Difference in thread-level instruction counts when also collecting warp-level instruction counts

Summary

Using NSight Compute to measure thread-level instructions can produce very different instruction counts when also measuring warp-level instruction counts versus if only thread-level instruction counts are collected. This only seems to happen in certain circumstances, such as when a kernel exists which calls a function from a separate object file, while another kernel is also called from the same object file. In this case, when measuring just the thread-level instruction count, it seems as if only the instructions in separate object file are counted.

Environment

Component Version
GPU NVIDIA GeForce RTX 3080 Laptop GPU
NCU 2025.4.1.0 (build 37053803)
CUDA 13.1
Driver 590.48.01

Steps to reproduce

I have attached a MWE here: nsight-mwe.zip (3.1 KB). You can either run the provided convenience script, run.sh, or follow the following steps:

  1. Build the example, e.g. using CMake.
  2. Measure just the thread-level metrics: ncu --metrics sass__thread_inst_executed_true_per_opcode_with_modifier_all --print-metric-instances details ./build/mwe
  3. Measure both the thread-level and warp-level metrics: ncu --metrics sass__thread_inst_executed_true_per_opcode_with_modifier_all,sass__inst_executed_per_opcode_with_modifier_all --print-metric-instances details ./build/mwe

If you need any more details to reproduce this issue, feel free to let me know.
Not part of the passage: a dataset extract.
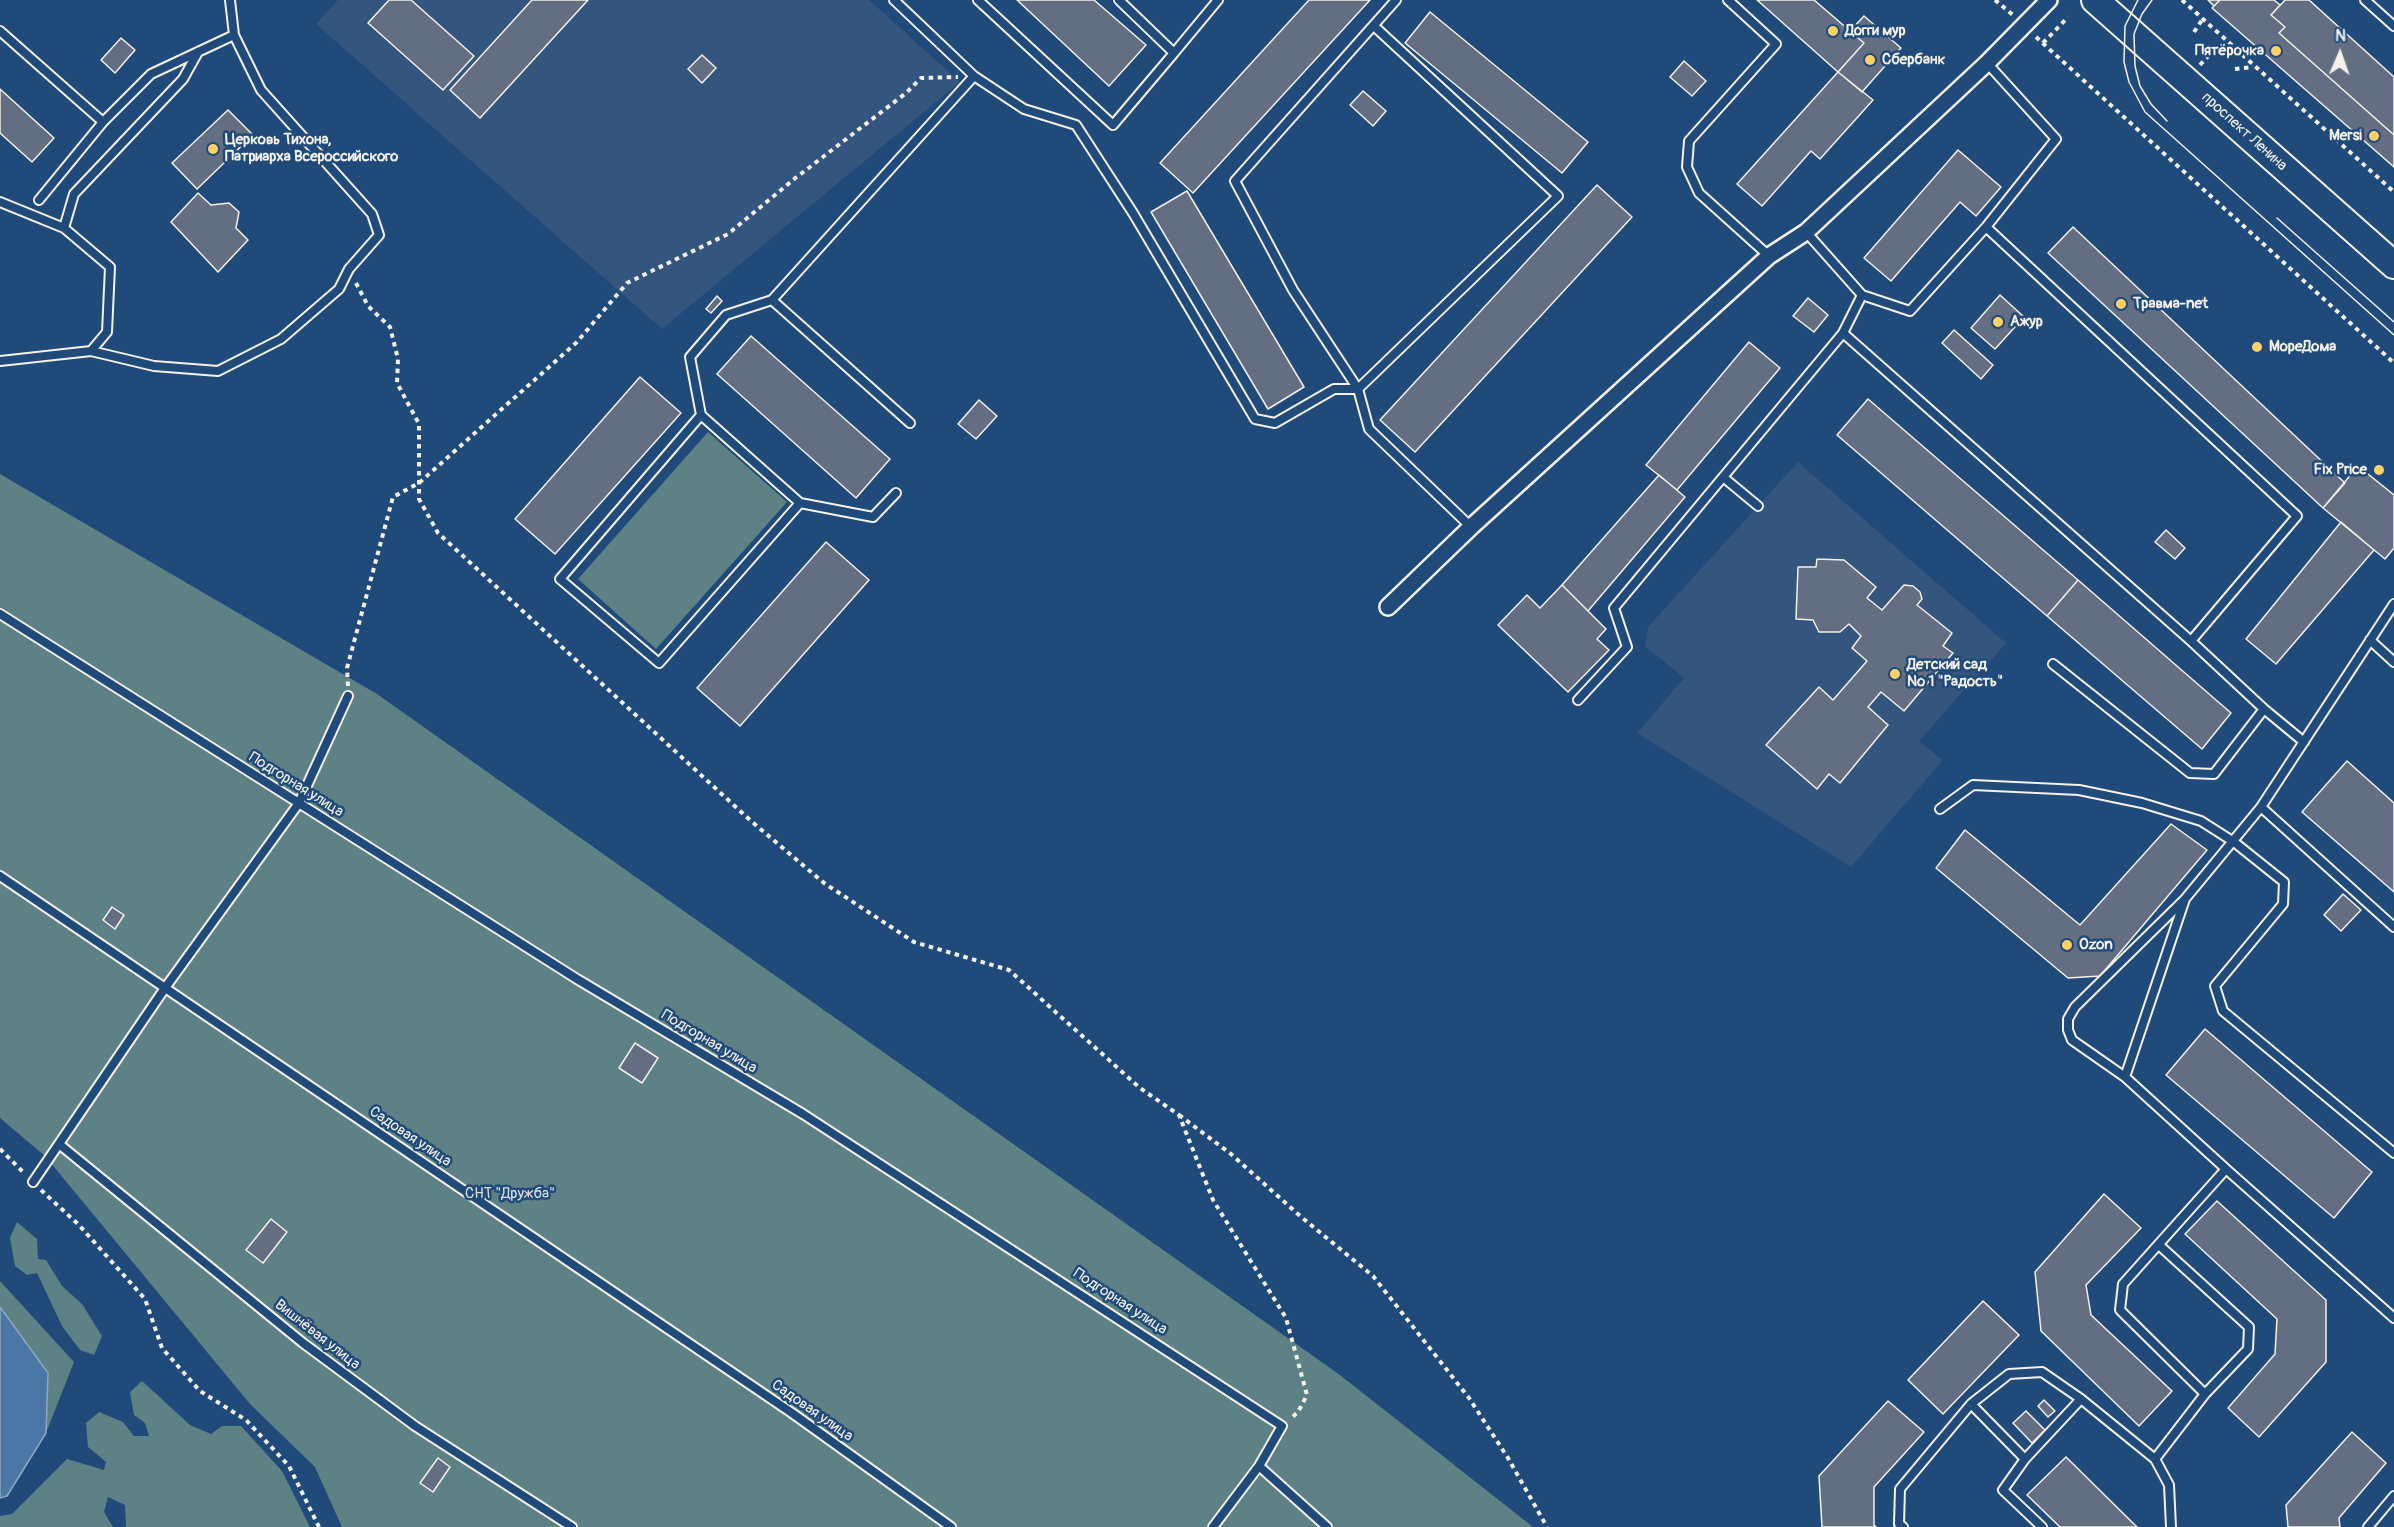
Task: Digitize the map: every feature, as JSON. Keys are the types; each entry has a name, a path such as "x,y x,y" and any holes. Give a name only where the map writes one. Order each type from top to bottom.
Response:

Expected behavior: both measurements report the same number of instructions.
Observed behavior: measuring just the thread-level instructions reports a total of 65536 instructions, whereas measuring both warp- and thread-level instructions report 720901 instructions.
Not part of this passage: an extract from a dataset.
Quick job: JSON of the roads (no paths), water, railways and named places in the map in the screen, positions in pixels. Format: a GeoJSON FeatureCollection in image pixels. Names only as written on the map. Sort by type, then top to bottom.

When enabling link-time optimizations or when calling identical functions from main.cu instead of test.cu (an external object file), this difference vanishes and both measurements report a total of 720901 instructions.

Has anyone run into a similar issue? A reasonable workaround for now seems to be to just always measure the warp-level instruction counts, even if they aren’t needed.